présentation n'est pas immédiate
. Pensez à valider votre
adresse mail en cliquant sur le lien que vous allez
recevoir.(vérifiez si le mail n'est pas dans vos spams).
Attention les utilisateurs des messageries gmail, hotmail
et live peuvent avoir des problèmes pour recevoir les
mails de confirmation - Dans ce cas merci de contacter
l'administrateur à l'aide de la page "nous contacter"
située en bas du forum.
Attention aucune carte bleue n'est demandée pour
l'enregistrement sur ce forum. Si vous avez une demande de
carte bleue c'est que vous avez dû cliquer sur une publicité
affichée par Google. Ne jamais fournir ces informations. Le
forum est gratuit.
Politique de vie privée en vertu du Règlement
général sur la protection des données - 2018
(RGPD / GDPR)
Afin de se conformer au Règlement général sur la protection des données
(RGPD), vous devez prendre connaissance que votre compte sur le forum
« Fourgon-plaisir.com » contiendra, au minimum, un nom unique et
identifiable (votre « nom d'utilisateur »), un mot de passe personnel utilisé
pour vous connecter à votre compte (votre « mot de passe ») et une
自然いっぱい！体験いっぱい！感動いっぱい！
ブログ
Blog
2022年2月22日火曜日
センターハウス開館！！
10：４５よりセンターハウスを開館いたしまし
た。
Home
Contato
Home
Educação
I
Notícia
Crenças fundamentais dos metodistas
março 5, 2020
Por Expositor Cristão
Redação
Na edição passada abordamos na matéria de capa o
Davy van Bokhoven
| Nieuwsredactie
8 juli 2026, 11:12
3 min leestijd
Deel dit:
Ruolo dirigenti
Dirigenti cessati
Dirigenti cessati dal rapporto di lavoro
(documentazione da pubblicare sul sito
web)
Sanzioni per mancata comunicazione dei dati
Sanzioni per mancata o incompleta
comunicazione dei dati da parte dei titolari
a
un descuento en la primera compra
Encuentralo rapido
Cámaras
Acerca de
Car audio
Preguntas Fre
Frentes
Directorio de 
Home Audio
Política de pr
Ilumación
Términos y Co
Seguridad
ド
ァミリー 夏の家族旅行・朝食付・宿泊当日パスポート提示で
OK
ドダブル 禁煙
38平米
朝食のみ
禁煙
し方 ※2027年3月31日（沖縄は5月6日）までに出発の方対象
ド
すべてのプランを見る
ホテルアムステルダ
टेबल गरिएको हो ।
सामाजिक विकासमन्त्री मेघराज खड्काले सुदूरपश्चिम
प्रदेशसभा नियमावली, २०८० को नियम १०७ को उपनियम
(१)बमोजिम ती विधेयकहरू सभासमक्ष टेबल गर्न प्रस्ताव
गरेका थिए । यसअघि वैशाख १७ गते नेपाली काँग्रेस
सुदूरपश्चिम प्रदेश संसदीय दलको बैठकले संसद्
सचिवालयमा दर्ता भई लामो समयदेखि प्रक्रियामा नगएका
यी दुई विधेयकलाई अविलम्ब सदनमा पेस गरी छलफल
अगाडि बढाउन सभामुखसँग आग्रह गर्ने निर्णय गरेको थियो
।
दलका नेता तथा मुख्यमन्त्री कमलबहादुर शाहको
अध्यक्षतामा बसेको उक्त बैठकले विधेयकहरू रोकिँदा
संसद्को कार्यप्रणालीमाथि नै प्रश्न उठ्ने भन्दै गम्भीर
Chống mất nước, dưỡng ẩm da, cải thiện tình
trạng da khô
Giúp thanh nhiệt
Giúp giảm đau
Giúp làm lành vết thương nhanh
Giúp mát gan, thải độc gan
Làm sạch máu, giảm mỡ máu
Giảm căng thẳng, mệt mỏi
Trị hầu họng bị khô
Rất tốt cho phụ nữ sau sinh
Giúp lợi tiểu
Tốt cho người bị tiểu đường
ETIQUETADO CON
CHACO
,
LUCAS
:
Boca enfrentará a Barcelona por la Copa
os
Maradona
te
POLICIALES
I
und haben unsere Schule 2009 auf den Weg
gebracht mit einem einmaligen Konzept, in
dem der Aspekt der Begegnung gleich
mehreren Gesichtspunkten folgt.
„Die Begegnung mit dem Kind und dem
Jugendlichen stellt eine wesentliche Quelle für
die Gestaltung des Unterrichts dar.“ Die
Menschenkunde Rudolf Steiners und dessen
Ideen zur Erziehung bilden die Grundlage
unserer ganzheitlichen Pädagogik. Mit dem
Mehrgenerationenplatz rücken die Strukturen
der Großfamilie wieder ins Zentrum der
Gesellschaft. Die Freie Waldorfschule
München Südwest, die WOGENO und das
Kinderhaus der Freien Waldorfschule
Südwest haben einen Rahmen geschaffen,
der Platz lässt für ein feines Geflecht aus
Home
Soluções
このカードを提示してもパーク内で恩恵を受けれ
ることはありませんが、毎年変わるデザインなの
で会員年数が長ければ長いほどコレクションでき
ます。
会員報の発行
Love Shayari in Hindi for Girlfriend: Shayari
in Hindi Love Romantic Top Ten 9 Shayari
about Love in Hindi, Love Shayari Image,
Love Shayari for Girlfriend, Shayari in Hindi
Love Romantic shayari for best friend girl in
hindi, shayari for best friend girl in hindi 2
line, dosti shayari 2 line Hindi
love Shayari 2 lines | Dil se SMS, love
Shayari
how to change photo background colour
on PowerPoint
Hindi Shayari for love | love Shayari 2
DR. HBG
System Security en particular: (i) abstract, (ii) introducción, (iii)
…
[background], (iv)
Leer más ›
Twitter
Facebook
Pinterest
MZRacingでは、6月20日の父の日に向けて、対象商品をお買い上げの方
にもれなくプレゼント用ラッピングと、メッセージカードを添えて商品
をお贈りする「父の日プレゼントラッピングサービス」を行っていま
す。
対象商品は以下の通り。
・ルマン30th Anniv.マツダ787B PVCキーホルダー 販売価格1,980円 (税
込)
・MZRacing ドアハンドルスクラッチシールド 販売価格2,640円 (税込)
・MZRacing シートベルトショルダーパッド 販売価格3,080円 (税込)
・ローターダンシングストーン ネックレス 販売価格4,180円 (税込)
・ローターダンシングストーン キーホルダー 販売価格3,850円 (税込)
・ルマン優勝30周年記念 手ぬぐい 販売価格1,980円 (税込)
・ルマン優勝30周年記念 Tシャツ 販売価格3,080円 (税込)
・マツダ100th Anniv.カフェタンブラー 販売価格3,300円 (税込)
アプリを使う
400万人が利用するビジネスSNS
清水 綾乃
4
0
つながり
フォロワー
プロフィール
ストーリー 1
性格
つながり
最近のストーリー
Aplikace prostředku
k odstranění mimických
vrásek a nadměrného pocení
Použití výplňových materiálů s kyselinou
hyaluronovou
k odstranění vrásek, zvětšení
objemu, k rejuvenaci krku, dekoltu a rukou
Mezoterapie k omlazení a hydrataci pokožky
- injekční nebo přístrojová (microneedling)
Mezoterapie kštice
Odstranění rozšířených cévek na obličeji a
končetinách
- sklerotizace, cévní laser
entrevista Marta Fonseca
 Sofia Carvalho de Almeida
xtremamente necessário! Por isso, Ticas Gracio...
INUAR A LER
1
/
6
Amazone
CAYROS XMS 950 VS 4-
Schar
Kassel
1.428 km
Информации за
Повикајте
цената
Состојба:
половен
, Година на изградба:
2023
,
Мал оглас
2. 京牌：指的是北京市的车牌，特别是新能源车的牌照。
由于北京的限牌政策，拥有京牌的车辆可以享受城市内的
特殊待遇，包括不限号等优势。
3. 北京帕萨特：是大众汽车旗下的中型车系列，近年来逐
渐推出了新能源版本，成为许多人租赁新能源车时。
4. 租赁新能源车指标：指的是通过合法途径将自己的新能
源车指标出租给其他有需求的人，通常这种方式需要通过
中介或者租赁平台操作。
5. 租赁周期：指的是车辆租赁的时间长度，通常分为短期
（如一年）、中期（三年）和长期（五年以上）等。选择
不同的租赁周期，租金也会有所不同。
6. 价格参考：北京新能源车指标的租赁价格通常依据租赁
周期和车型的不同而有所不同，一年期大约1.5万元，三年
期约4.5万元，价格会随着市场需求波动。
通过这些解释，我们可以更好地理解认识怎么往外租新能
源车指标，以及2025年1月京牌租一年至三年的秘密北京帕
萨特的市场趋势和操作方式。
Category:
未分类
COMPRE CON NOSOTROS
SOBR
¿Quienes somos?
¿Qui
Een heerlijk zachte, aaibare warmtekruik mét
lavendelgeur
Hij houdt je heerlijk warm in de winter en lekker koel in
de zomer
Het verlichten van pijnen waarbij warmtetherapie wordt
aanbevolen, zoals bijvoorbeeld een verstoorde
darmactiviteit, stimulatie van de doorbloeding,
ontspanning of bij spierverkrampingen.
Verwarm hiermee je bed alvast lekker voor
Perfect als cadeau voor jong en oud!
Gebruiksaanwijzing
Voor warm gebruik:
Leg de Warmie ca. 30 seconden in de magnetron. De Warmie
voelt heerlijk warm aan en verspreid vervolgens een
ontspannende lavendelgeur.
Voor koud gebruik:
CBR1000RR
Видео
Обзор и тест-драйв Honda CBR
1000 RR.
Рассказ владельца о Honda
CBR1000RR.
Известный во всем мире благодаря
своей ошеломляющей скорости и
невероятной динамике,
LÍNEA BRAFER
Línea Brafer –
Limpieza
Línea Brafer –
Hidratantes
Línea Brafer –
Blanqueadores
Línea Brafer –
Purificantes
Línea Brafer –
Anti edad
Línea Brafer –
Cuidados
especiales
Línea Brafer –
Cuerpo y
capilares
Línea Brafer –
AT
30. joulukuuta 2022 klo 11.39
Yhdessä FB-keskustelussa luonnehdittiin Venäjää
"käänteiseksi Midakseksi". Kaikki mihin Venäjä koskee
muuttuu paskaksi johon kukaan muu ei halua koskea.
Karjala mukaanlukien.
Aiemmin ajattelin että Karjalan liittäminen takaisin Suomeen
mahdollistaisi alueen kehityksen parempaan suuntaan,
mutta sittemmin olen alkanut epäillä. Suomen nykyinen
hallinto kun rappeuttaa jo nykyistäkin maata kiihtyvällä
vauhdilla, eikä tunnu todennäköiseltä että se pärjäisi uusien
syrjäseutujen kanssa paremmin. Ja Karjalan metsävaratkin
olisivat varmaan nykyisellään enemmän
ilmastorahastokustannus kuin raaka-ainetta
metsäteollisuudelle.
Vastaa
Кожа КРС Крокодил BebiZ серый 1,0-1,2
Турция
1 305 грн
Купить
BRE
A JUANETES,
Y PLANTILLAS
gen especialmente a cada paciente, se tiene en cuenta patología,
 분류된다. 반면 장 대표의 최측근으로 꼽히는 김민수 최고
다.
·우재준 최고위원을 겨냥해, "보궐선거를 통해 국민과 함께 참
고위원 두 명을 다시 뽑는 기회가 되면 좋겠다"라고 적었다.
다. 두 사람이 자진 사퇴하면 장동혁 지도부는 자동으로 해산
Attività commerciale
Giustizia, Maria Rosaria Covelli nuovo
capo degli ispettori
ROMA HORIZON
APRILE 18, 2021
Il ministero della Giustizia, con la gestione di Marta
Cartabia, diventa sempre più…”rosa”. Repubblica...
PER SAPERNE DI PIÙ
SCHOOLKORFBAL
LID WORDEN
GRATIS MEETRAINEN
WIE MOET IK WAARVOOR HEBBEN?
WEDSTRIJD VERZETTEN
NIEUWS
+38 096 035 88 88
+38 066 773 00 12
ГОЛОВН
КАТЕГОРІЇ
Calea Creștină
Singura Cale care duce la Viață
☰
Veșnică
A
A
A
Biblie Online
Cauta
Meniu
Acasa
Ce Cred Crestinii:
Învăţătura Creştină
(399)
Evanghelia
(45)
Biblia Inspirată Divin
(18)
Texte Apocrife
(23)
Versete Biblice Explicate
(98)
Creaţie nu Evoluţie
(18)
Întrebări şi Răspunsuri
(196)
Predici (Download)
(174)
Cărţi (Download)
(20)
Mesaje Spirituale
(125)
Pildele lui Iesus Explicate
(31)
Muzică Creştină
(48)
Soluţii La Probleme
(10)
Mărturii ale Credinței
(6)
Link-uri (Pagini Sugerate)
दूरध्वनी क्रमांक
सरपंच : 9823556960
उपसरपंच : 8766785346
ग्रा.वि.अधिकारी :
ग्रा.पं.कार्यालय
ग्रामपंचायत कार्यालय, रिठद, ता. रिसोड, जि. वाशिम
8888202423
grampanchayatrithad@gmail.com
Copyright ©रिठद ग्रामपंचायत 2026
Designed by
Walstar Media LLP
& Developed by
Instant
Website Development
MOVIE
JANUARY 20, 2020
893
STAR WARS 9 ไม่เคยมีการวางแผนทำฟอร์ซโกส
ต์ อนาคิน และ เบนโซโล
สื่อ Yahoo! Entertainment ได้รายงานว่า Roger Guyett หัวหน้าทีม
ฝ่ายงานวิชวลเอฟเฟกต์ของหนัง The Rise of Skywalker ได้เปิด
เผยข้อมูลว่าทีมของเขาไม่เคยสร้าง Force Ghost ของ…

· · · ·

→ What needs to be done
Starting at the line that contains "Copyright ©रिठद ग्रामपंचायत 2026", retype each line through the last one in the records, both included, and add nothing.

→ Solution
Copyright ©रिठद ग्रामपंचायत 2026
Designed by
Walstar Media LLP
& Developed by
Instant
Website Development
MOVIE
JANUARY 20, 2020
893
STAR WARS 9 ไม่เคยมีการวางแผนทำฟอร์ซโกส
ต์ อนาคิน และ เบนโซโล
สื่อ Yahoo! Entertainment ได้รายงานว่า Roger Guyett หัวหน้าทีม
ฝ่ายงานวิชวลเอฟเฟกต์ของหนัง The Rise of Skywalker ได้เปิด
เผยข้อมูลว่าทีมของเขาไม่เคยสร้าง Force Ghost ของ…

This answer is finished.